The recent progress of electronic control systems in vehicles is remarkable as evidenced by the development of electronic fuel injection systems,(EFI), automatic transmission control systems, and anti-lock brake systems,(ABS). The number of actuators for the systems has been increasing.
Consequently, a need has been identified for a reduction in volume and number of the system actuators for control purposes. A composite magnetic material has been developed with the aim of miniaturizing magnetic solenoid valves for actuator applications. A composite magnetic material is such that both ferromagnetic and paramagnetic sections coexist within a single material, and can contribute to optimization of the magnetic circuit of a solenoid valve.
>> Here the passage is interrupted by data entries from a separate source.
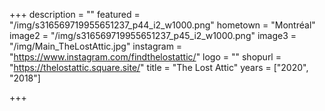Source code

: +++
description = ""
featured = "/img/s316569719955651237_p44_i2_w1000.png"
hometown = "Montréal"
image2 = "/img/s316569719955651237_p45_i2_w1000.png"
image3 = "/img/Main_TheLostAttic.jpg"
instagram = "https://www.instagram.com/findthelostattic/"
logo = ""
shopurl = "https://thelostattic.square.site/"
title = "The Lost Attic"
years = ["2020", "2018"]

+++
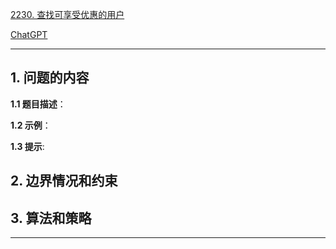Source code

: [2230. 查找可享受优惠的用户](https://leetcode.cn/problems/the-users-that-are-eligible-for-discount)

[ChatGPT](chat.openai.com)

---

## 1. 问题的内容
**1.1 题目描述**：

**1.2 示例**：

**1.3 提示**:

## 2. 边界情况和约束


## 3. 算法和策略

---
This paper describes the development of a composite magnetic material, and its resultant characteristics. The chemical composition of the material, essentially 18% Chromium - 8% Nickel stainless steel, required to improve both ferromagnetic and paramagnetic properties and the process of producing composite magnetic properties are reported in detail.
This composite magnetic material exhibited superior properties, having a magnetic flux density B40 (Induction at H of 4000A/m) of 0.8 Tesla in the ferromagnetic section, and relative permeability μ r of 1.01 in the paramagnetic section. The application of this material to a magnetic solenoid valve for ABS could reduce by approximately 20% volume.